Iterated trigonometric functions are functions built by using trigonometric functions recursively. The first useful one I stumbled upon was the iterated sine function, which I defined as follows:

${\displaystyle \sin _{0}x=x}$

${\displaystyle \sin _{1}x=\sin(x)}$

${\displaystyle \sin _{i}x=\sin(\sin _{i-1}(x))}$

This function is interesting in that it arbitrarily approaches a continuous and smooth square wave, without any ringing artifacts, if you append to it a normalization factor as i tends to infinity (this is important otherwise it'll converge to zero).

I was wondering if I could approach other primitive waveforms (such as triangle and sawtooth waves) with a similar method.

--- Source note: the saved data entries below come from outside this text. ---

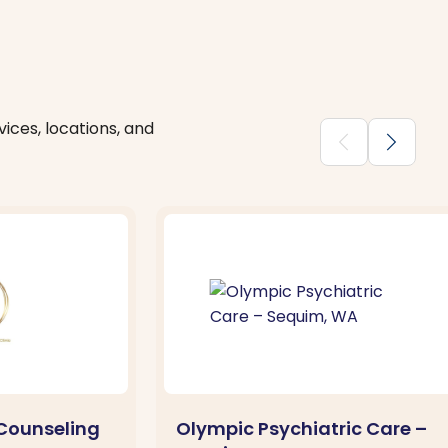
ices, locations, and
chevron_backward
chevron_forward
Counseling
Olympic Psychiatric Care –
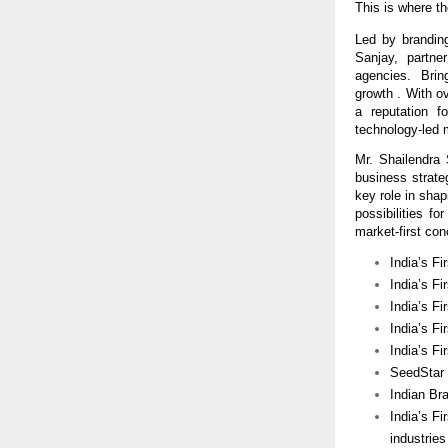
This is where th
Led by branding
Sanjay,  partne
agencies.  Bring
growth . With o
a reputation f
technology-led 
Mr. Shailendra
business strat
key role in shap
possibilities f
market-first con
India’s Fi
India’s Fi
India’s F
India’s Fi
India’s F
SeedStar I
Indian Br
India’s Fi
industries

I found that ${\displaystyle \tan(\sin(x))}$ is close to a smooth triangle wave, but I couldn't manage to make it arbitrarily close. ${\displaystyle \sin(\tan(x))}$ looks like a sawtooth wave, but it gets nasty as the tangent goes to infinity.

Interestingly, iterating ${\displaystyle \tan(\sin(x))}$ 7 times gets pretty close of the square sine function, but it still doesn't get arbitrarily close to it.

On the other hand, iterating cosine and tangent alone gave uninteresting results.